> Given records

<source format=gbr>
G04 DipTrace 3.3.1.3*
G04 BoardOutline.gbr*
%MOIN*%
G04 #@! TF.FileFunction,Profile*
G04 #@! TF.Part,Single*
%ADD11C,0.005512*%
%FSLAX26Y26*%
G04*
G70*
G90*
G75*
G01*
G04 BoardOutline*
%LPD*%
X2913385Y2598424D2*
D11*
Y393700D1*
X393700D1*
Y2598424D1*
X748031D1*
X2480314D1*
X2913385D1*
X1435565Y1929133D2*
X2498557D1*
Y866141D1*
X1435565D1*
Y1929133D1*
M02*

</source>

---

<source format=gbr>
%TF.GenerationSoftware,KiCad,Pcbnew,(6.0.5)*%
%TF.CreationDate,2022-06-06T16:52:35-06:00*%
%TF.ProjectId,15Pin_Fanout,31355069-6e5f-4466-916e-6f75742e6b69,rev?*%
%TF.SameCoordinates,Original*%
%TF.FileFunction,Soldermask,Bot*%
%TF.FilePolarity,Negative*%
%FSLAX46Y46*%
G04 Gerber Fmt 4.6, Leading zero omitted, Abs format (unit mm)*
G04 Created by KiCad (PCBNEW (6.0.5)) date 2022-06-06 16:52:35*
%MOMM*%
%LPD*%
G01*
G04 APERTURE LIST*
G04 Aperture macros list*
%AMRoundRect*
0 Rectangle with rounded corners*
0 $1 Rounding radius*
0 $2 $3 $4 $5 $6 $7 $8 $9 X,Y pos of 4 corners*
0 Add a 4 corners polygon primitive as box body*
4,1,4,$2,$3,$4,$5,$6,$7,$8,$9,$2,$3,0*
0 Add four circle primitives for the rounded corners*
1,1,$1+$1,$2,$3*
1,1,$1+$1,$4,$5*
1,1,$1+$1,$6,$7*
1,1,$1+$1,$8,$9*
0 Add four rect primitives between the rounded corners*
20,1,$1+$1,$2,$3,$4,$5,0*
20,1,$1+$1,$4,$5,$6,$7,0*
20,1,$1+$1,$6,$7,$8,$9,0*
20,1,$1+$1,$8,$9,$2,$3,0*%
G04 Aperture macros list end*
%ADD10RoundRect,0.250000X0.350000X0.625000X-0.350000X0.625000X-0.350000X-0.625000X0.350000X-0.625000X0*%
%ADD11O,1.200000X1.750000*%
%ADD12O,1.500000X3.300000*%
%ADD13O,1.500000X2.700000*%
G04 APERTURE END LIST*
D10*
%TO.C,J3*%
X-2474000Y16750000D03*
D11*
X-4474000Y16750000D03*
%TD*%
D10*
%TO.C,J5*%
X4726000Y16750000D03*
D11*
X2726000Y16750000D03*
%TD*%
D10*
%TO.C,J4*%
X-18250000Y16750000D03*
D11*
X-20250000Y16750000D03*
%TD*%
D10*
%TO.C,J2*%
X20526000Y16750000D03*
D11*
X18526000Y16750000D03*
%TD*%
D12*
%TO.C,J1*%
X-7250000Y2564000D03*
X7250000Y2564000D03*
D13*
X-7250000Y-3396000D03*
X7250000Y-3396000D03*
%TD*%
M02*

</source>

--

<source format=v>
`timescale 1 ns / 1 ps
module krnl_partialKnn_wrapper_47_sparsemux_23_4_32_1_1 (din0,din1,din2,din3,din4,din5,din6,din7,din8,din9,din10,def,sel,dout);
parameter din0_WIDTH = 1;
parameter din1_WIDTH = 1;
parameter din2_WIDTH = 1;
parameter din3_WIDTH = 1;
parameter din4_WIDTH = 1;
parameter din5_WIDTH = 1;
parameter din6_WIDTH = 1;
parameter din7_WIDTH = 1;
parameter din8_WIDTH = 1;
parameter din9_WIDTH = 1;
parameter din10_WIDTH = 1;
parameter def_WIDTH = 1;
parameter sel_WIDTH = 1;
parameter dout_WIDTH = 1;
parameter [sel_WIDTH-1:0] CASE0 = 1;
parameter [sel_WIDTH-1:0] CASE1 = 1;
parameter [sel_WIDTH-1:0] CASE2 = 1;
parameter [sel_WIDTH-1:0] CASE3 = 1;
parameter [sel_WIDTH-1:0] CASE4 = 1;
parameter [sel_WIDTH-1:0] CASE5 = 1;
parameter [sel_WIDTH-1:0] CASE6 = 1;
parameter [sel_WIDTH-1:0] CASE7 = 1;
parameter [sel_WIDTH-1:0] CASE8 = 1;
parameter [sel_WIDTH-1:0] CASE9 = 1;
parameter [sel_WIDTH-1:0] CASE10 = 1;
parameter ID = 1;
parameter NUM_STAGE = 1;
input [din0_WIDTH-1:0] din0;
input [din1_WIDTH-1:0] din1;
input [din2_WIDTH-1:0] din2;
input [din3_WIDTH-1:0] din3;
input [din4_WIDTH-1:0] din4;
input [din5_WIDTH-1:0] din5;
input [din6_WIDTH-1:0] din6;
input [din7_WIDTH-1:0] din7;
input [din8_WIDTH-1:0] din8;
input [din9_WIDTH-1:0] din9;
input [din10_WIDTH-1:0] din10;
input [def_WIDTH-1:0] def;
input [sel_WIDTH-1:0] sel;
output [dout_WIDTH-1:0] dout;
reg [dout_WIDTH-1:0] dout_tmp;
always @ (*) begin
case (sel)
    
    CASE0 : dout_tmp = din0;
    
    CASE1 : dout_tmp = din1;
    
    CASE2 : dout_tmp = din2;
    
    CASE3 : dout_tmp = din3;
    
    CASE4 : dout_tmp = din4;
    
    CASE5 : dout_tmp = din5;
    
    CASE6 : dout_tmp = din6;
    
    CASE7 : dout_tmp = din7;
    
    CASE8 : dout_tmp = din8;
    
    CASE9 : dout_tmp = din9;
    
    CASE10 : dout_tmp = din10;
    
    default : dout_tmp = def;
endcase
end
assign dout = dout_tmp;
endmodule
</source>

> Task prompt
Find the line with "parameter NUM_STAGE = 1;" in the material above. Reproduce it and each line after it up to and including the line with "CASE0 : dout_tmp = din0;".

> Solution
parameter NUM_STAGE = 1;
input [din0_WIDTH-1:0] din0;
input [din1_WIDTH-1:0] din1;
input [din2_WIDTH-1:0] din2;
input [din3_WIDTH-1:0] din3;
input [din4_WIDTH-1:0] din4;
input [din5_WIDTH-1:0] din5;
input [din6_WIDTH-1:0] din6;
input [din7_WIDTH-1:0] din7;
input [din8_WIDTH-1:0] din8;
input [din9_WIDTH-1:0] din9;
input [din10_WIDTH-1:0] din10;
input [def_WIDTH-1:0] def;
input [sel_WIDTH-1:0] sel;
output [dout_WIDTH-1:0] dout;
reg [dout_WIDTH-1:0] dout_tmp;
always @ (*) begin
case (sel)
    
    CASE0 : dout_tmp = din0;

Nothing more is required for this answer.